▶ _Assignment_
Write out exactly the lines running from the one that contains "De Bethune x HG Timepiece" through the end of the material.

▶ _Data block_
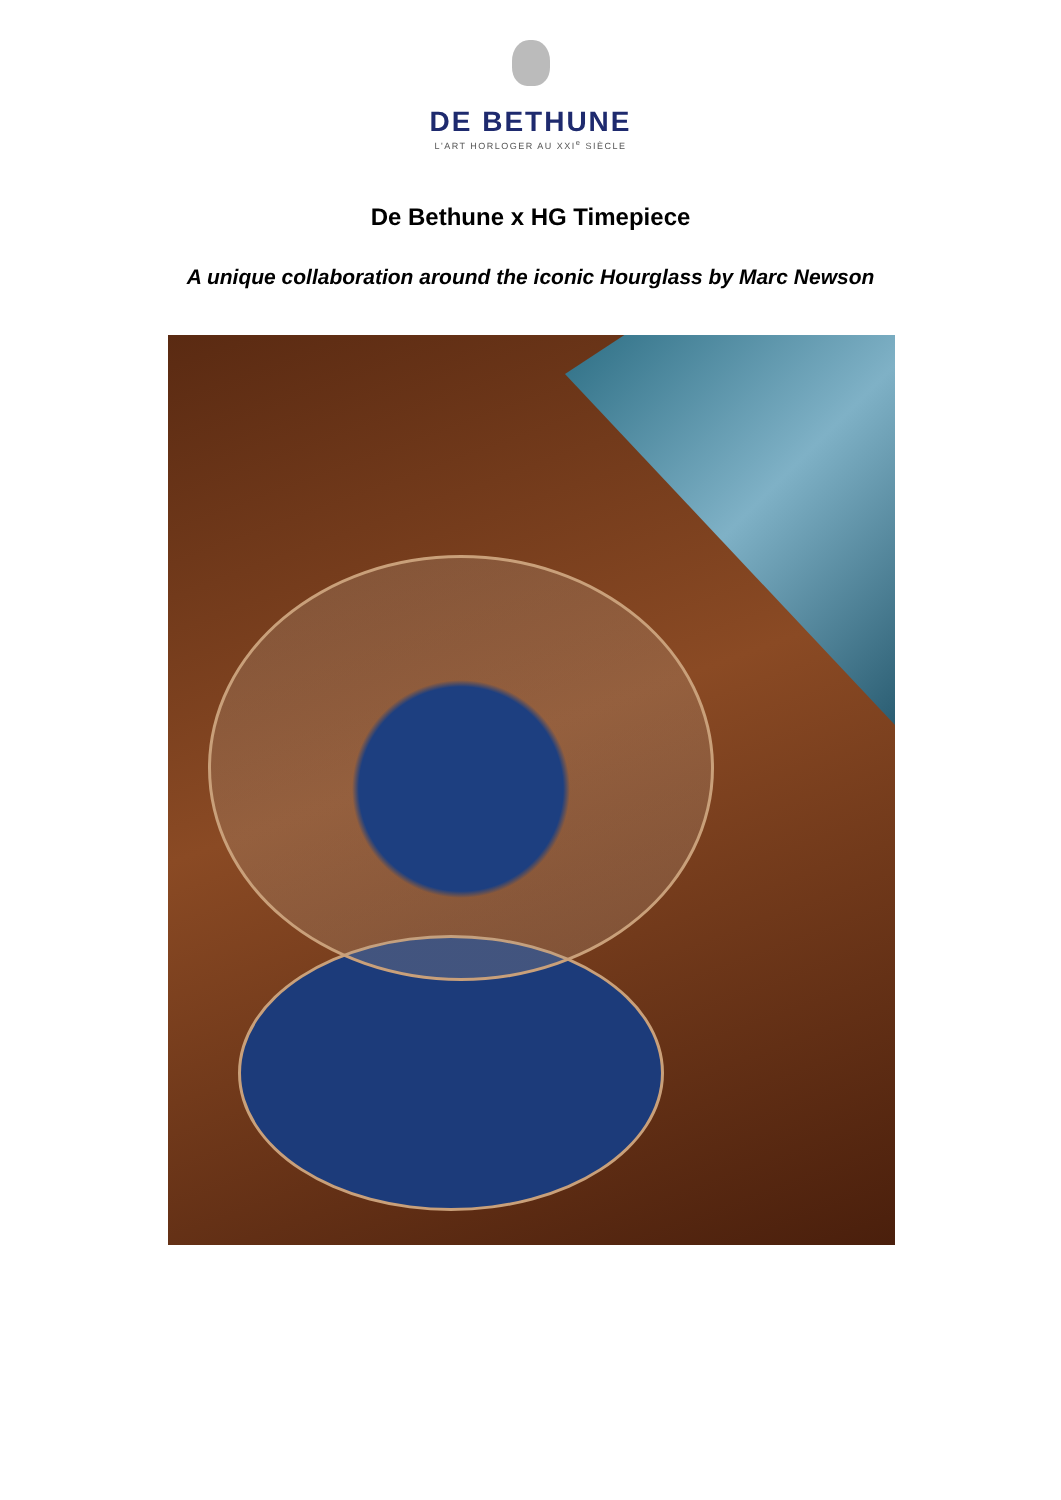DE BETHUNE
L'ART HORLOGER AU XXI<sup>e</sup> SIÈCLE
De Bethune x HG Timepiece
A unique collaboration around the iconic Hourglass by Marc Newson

▶ _Worked solution_
De Bethune x HG Timepiece
A unique collaboration around the iconic Hourglass by Marc Newson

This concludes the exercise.